He stood in the centre of the world, and watched the people passing by. An old couple hand in hand walked silently across his path, and he smiled at the idea that they had been holding hands for a lifetime, even though for all he knew they were newly-weds. He didn’t think so though. Something about the way they had no need for speech, and the uncanny way they almost looked the same as one another, gave the impression they had spent decades not just falling, but growing in love.
A child skipped past his feet, lost in his own world of thought. He looked instinctively for the parents watching, and found a young mother across the way, never letting her eyes move from his tiny figure as the child enjoyed his imagined independence. The boy’s innocence was palpable, and as he watched his limbs dance to silent music, he tried to suppress the white envy from spreading across his chest. He moved his gaze from the child and shook his head in self directed frustration. Children should be innocent, and the boy didn’t deserve to be looked at that way.
A young couple arguing caught his attention through the crowd of faces. They moved their arms in passionate gestures, talking over one another, each clearly desperate to win, rather than be heard. He clucked his tongue gently, knowing that the lesson couldn’t be taught until they were ready to learn it. The intensity of their argument moved him somewhat. You don’t argue unless you care. He hoped one day they would learn to talk as emotively as they fought.
Faces and figures passed by, some he knew, some he didn’t. He saw wives, and thought of his own, who knew him better than he knew himself most days. He saw siblings arm in arm, and thought of friends who were closer than brothers to him, and family members who almost filled that gap, in fact-so closely that an outsider wouldn’t see the hairline fracture which kept them from slotting in as neatly as they would in a perfect world. He watched parents lamenting the crises their children weathered alone, and wondered if his own parents were looking down on him and if they were proud.
As he watched the population of the world move seamlessly in unison, like a dance too impossibly complex to choreograph yet still somehow working perfectly, he knew that all those people were here somewhere, hidden by time and space and sometimes mere fate. He wondered what he would say to any of these people if they were standing close enough to ask with genuine concern why there were tears on his face.

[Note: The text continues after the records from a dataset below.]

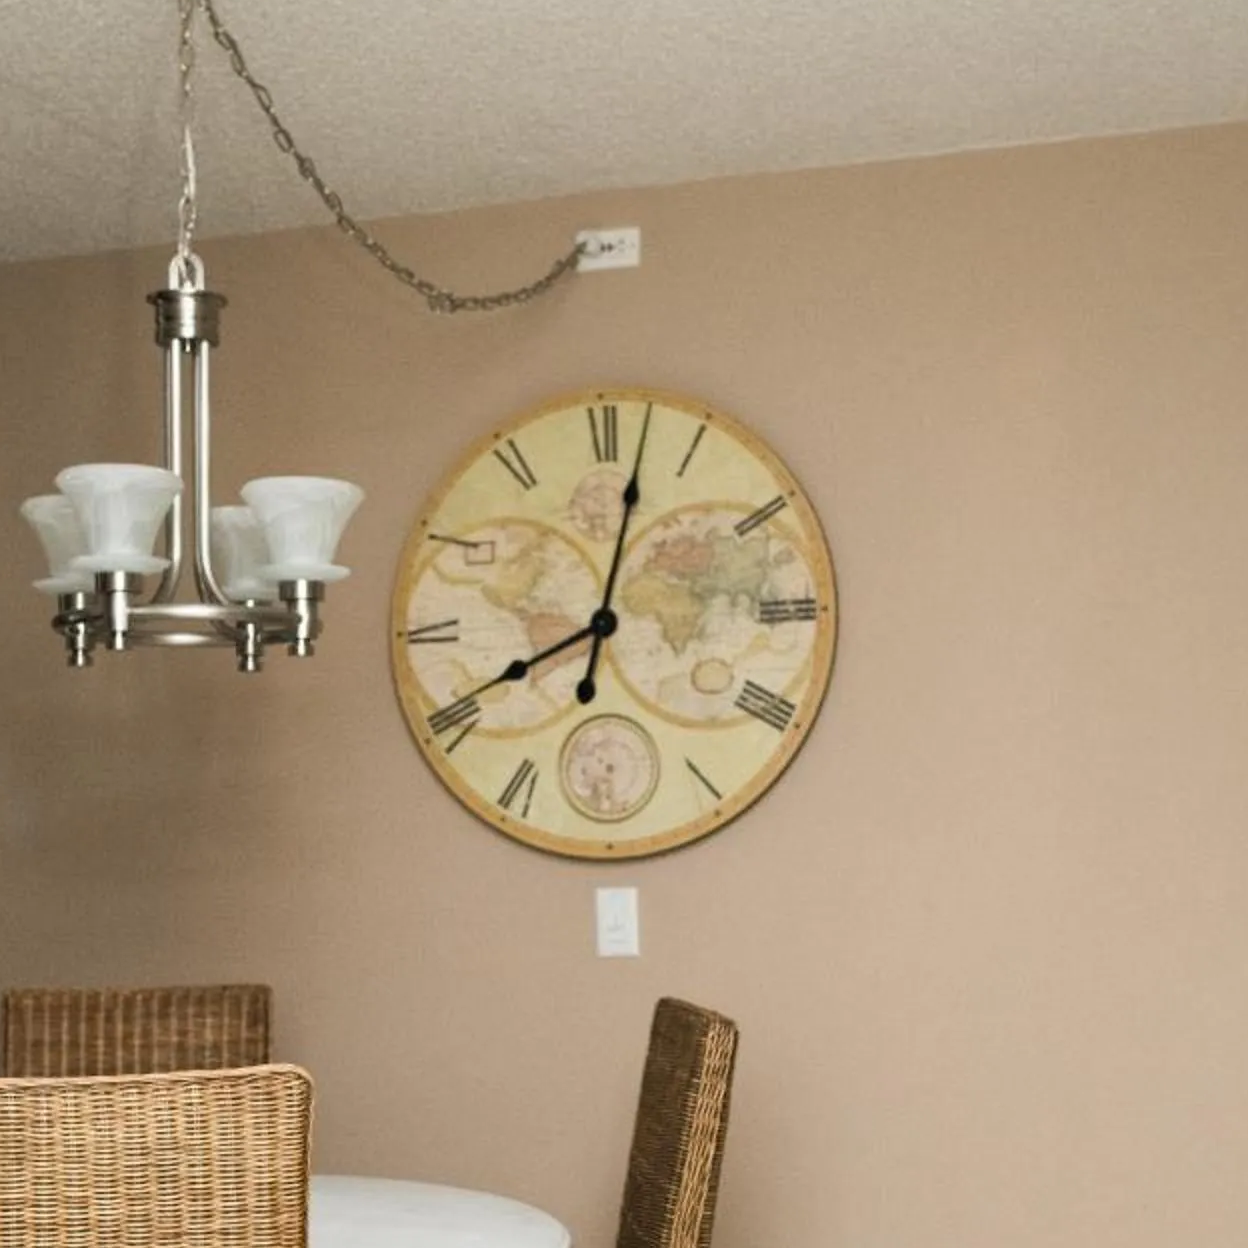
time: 8:02
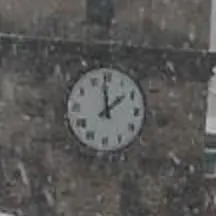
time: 1:59
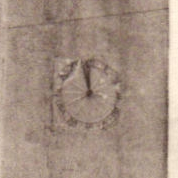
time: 11:57
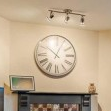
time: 12:52
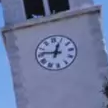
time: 12:46
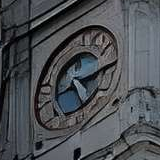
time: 5:14
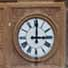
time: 3:00
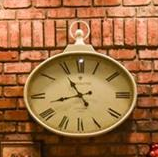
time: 10:42
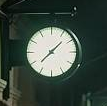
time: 1:37
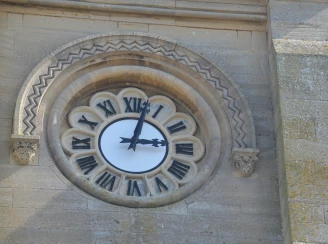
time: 3:02
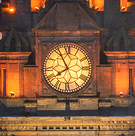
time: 7:55
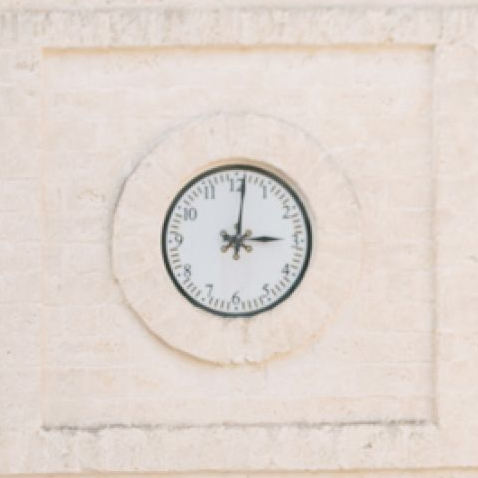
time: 3:01
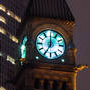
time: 7:00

He might try to respond with the truth, and let the crushing weight of sympathy take his breath away from the pain for that single moment. He might laugh it off and give the questioner the relief of not having to find some words to fill the empty silence. He might pretend he hadn’t heard them, and start a new conversation, drawing attention to all the things they had to talk about rather than the one thing they didn’t.
In all honesty, he’d probably just turn away and get lost in the crowd once again. They wouldn’t understand the answer anyway. And there was nothing more lonely than that.